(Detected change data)
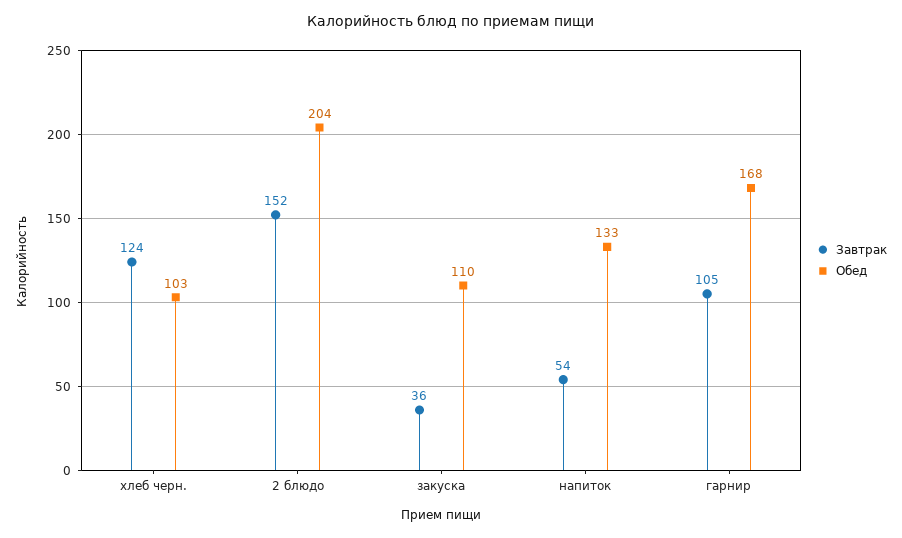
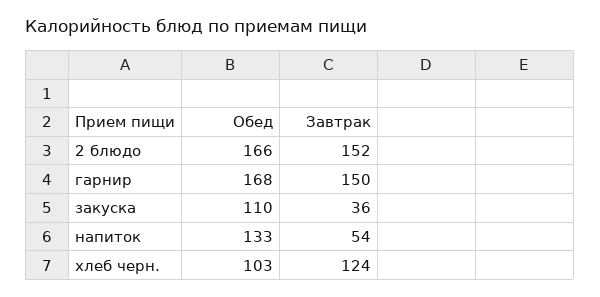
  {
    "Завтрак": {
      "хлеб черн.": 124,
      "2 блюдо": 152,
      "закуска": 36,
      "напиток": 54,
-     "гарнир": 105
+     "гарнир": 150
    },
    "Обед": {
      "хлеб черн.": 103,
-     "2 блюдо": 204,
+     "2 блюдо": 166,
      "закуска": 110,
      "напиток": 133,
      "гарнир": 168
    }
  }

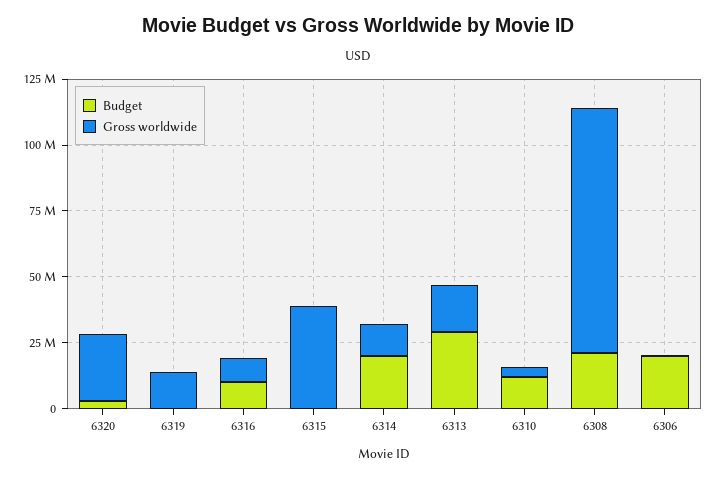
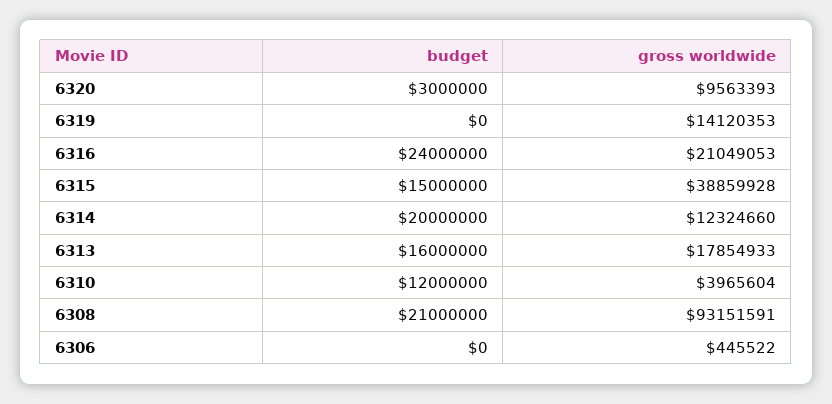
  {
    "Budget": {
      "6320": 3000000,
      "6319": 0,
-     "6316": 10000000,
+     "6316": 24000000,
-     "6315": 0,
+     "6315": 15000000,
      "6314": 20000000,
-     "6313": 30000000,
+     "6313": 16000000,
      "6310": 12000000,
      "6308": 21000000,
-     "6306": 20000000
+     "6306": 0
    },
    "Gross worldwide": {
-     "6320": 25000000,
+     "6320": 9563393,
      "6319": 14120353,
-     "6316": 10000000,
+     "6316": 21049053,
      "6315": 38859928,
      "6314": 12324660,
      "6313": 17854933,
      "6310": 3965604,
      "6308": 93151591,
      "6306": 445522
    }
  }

■ **What you are asked to do**:
Without the pictures, write out every entry exactly as it appears.

■ **Answer**:
  {
    "Завтрак": {
      "хлеб черн.": 124,
      "2 блюдо": 152,
      "закуска": 36,
      "напиток": 54,
-     "гарнир": 105
+     "гарнир": 150
    },
    "Обед": {
      "хлеб черн.": 103,
-     "2 блюдо": 204,
+     "2 блюдо": 166,
      "закуска": 110,
      "напиток": 133,
      "гарнир": 168
    }
  }

  {
    "Budget": {
      "6320": 3000000,
      "6319": 0,
-     "6316": 10000000,
+     "6316": 24000000,
-     "6315": 0,
+     "6315": 15000000,
      "6314": 20000000,
-     "6313": 30000000,
+     "6313": 16000000,
      "6310": 12000000,
      "6308": 21000000,
-     "6306": 20000000
+     "6306": 0
    },
    "Gross worldwide": {
-     "6320": 25000000,
+     "6320": 9563393,
      "6319": 14120353,
-     "6316": 10000000,
+     "6316": 21049053,
      "6315": 38859928,
      "6314": 12324660,
      "6313": 17854933,
      "6310": 3965604,
      "6308": 93151591,
      "6306": 445522
    }
  }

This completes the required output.